The Dead Girl (2006)
8/10
One film ends. Six others...don't quite.
7 October 2007
Warning: Spoilers
Ever since mid-2006, when I first heard that Toni Collette was going to be starring in a movie called 'The Dead Girl,' I've been very curious about this flick. Naturally as these things go nowadays, the film came and went without even a hint of which two theaters played it during its week-long appearance to the public...and then it was $19.99 as the starting price at Target, and then it sat there in my home for months because nobody wanted to see a movie called 'The Dead Girl' that we knew nothing about. And so I watched it today. And my verdict is: "Well..."

What we have here is half of a good movie. Not to say that the other half was bad...but rather that there WAS no other half. I'm not part of the perverse crowd that wanted to see the actual..."events" leading to the titular girl's death, but rather, I wanted to see what happened with the rest of the characters in the WAKE of her death.
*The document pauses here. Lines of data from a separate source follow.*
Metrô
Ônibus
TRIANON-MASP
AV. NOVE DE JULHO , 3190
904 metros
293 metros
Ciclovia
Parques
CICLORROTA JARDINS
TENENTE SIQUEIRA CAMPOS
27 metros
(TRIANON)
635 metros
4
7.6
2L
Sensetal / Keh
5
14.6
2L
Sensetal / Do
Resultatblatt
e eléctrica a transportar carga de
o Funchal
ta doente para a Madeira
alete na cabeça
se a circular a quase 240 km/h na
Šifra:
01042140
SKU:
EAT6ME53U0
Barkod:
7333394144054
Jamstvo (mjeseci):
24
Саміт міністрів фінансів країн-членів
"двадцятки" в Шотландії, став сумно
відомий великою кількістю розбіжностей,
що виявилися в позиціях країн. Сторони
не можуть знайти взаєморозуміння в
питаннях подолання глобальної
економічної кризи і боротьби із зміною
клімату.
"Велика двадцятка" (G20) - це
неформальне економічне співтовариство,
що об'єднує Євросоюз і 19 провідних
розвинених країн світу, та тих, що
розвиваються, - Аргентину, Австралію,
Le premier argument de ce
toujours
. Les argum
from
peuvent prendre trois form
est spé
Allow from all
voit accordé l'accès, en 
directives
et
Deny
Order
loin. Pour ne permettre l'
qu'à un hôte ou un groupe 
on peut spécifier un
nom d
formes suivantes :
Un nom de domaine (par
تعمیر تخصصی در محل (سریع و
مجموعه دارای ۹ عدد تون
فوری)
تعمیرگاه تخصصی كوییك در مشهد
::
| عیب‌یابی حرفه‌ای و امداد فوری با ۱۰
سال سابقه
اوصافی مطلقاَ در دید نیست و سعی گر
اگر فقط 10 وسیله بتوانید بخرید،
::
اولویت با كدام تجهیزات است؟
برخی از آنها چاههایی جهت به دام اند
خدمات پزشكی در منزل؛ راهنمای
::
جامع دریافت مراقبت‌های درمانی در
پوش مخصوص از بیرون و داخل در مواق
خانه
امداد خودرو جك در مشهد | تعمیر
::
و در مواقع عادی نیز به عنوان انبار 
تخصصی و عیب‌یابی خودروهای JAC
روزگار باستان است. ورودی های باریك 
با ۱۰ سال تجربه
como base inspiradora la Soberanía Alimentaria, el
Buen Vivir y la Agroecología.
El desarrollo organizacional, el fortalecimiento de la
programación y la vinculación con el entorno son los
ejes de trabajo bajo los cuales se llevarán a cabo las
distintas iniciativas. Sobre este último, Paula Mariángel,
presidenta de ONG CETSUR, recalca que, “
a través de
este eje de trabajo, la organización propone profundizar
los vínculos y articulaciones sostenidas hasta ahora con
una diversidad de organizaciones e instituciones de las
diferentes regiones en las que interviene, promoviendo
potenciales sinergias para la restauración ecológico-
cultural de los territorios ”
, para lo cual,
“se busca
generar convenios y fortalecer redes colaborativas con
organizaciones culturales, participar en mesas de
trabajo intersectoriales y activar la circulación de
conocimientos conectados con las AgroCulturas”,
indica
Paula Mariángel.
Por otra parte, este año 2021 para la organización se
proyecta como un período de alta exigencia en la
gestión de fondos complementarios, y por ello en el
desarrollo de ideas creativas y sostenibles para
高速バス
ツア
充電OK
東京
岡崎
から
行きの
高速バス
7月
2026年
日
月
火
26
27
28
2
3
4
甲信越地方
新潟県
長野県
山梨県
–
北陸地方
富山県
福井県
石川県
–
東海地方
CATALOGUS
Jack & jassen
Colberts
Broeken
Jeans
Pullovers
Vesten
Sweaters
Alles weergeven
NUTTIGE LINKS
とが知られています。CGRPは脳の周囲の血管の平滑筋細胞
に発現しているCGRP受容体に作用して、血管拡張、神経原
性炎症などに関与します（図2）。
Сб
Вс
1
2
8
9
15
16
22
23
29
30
We have Toni Collette's character Arden, now in the hands of the mysterious Ray (played with amazing creepiness by the ever-talented Giovanni Ribisi). It is later mentioned by Ruth (Mary Beth Hurt) that Ray knows the killer, Carl (Ray Searcy), and so Ray may or may not have something to do with "the dead girl" (his sinister behavior and statements aside) - and that's it. What's going to happen to Arden? And DID Ray have anything to do with the murder?

And speaking of Ruth: she's burned all the clothes of her husband's nocturnal activities...right after turning down her chance (that she made for herself) to turn him in. We never get any more of an illustration into her motives for her actions, and although it may fall into the very real cliché of women protecting their abusive husbands, the lack of explanation is somewhat painful.

Finally, we have a whole introduction to the life of Leah (Rose Byrne) and her family and friends, including a dramatic back story of her missing sister, all of which revolve around her examination of the dead girl's body...who turns out to not be her sister after all. I would have liked to have seen more of an outcome for her, rather than a deep introduction to a character who has a minimal connection to the rest of the story.

Closure: that is what was missing from this movie.

However, this is not to say that the movie was BAD. You'll notice that I gave it an 8 out of 10-star rating; I thought the acting was fabulous, the script well-written (as far as character interaction and scene layout were concerned), and the film beautifully shot and directed. It could have been a solid film of a dark but fascinating story about life and death and people, and while it was all of these things, the story was snipped neatly in half. All in all, it was an original, touching, dark, beautiful half of what could have been a masterpiece.

The slogan to the movie is "One life ends. Six others begin." Ultimately it felt that this was one film that ended...and within it, six films that didn't.